Suprotip Ghosh     February 14, 2014

Suprotip Ghosh
When Narendra Modi addressed the International Conference on Defence Offsets at the Vibrant Gujarat Summit in January 2013, he harped on the need for a policy that would make India self-reliant in defence production as well as create a pool of technically skilled people. In September that year, he spoke about the need to learn the practice of secularism from the Indian Army.

The armed forces clearly figure heavily on Modi 's mind. On Friday (February 14), in a live video broadcast on giant screens at the NASSCOM Leadership Summit 2014 in Mumbai, he likened India's army of IT engineers to soldiers. Like our army, which helps defend the borders of our nation, our IT industry should also play its role in ensuring our security in cyberspace, he said.

Standing ovation apart, the reaction to the speech as overheard during the coffee break was mixed.

"Normally, one would expect a politician to give a political speech. This one was different. People talk about technology, but Modi has actually used things like social media, etc," said Anupam Govil, Partner, Avasant & president, Avasense, a business and technology consulting company.
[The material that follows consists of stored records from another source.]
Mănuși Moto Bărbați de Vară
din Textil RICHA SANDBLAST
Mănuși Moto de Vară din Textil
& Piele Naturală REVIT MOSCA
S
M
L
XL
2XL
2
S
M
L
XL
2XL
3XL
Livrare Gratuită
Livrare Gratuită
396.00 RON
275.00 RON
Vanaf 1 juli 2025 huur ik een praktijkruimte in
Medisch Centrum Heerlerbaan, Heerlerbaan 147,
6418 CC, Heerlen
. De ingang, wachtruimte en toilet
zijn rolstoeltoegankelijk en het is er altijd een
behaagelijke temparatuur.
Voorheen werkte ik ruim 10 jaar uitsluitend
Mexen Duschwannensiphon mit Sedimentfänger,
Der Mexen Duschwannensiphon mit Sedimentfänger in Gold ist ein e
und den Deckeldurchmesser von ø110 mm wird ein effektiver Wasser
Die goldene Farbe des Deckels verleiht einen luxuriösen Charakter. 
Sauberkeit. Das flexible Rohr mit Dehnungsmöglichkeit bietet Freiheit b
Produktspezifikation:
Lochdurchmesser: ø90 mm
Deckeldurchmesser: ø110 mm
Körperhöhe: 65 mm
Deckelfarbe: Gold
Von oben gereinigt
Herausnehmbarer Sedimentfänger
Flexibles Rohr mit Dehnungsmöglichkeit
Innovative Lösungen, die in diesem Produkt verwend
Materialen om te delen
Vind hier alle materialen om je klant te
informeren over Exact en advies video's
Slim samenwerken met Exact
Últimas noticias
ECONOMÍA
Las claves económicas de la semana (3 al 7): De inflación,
Avasant is a management consultancy in technology. Avasense is into Busines Process sourcing and outsourcing.

Modi 's point was indeed valid. India has a huge shortage of cyber security specialists. There are only 556 trained people in this field in the whole country, compared to 125,000 in China and 91,080 in the US, according to a whitepaper published by ASSOCHAM-KPMG in October last year.

But some were less impressed. "There wasn't much (in the speech) that we didn't know," said a Mindtree official who didn't want to be named.
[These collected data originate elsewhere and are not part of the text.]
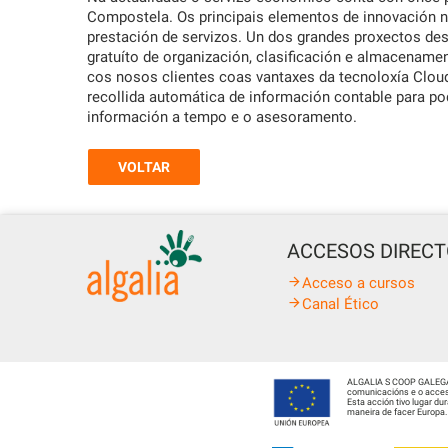
Compostela. Os principais elementos de innovación n
prestación de servizos. Un dos grandes proxectos deste
gratuíto de organización, clasificación e almacename
cos nosos clientes coas vantaxes da tecnoloxía Cloud
recollida automática de información contable para pod
información a tempo e o asesoramento.
VOLTAR
ACCESOS DIREC
Acceso a cursos
Canal Ético
ALGALIA S COOP GALEGA fo
comunicacións e o acceso
Esta acción tivo lugar d
maneira de facer Europa.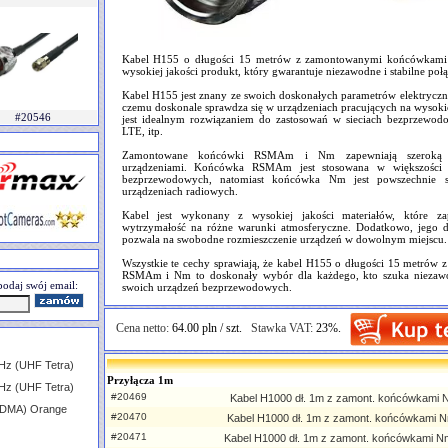
Kabel H155 o długości 15 metrów z zamontowanymi końcówka
wysokiej jakości produkt, który gwarantuje niezawodne i stabilne połą
Kabel H155 jest znany ze swoich doskonałych parametrów elektryczn
czemu doskonale sprawdza się w urządzeniach pracujących na wysokic
#20546
jest idealnym rozwiązaniem do zastosowań w sieciach bezprzewod
LTE, itp.
Zamontowane końcówki RSMAm i Nm zapewniają szeroką k
urządzeniami. Końcówka RSMAm jest stosowana w większości 
bezprzewodowych, natomiast końcówka Nm jest powszechnie s
urządzeniach radiowych.
Kabel jest wykonany z wysokiej jakości materiałów, które za
wytrzymałość na różne warunki atmosferyczne. Dodatkowo, jego 
pozwala na swobodne rozmieszczenie urządzeń w dowolnym miejscu.
Wszystkie te cechy sprawiają, że kabel H155 o długości 15 metró
RSMAm i Nm to doskonały wybór dla każdego, kto szuka niezaw
odaj swój email:
swoich urządzeń bezprzewodowych.
Cena netto:
64.00 pln / szt.
Stawka VAT:
23%.
Hz (UHF Tetra)
Przyłącza 1m
Hz (UHF Tetra)
#20469
Kabel H1000 dł. 1m z zamont. końcówkami Nf
CDMA) Orange
#20470
Kabel H1000 dł. 1m z zamont. końcówkami N
#20471
Kabel H1000 dł. 1m z zamont. końcówkami N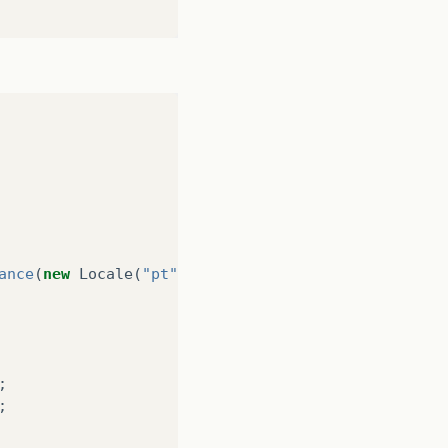
ance
(
new
Locale
(
"pt"
,
"BR"
));
;
;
Much of Modi's speech - in a mix of English and Hindi - was peppered with references to the merits of technology. He also touched upon education, start-ups and healthcare. "Good governance seems to have become a weighty subject today. Because of bad governance we know what problems we are facing," he said.

His claim that India was on the verge of a breakthrough in the digital world at the global level also caught attention. "It can happen sooner than you think," said Chandrashekhar Kakal, who set up Infosys' Hyderabad Development Centre in 2000.

Modi also said that India's import bill for chips for electronic equipments would soon surpass the country's oil import bill, and that he wanted chip fabrication units to be set up. That was perhaps the only time he touched upon the need for expansion of the hardware industry. hip fabrication in India is still pretty much limited to specialized areas such as aerospace.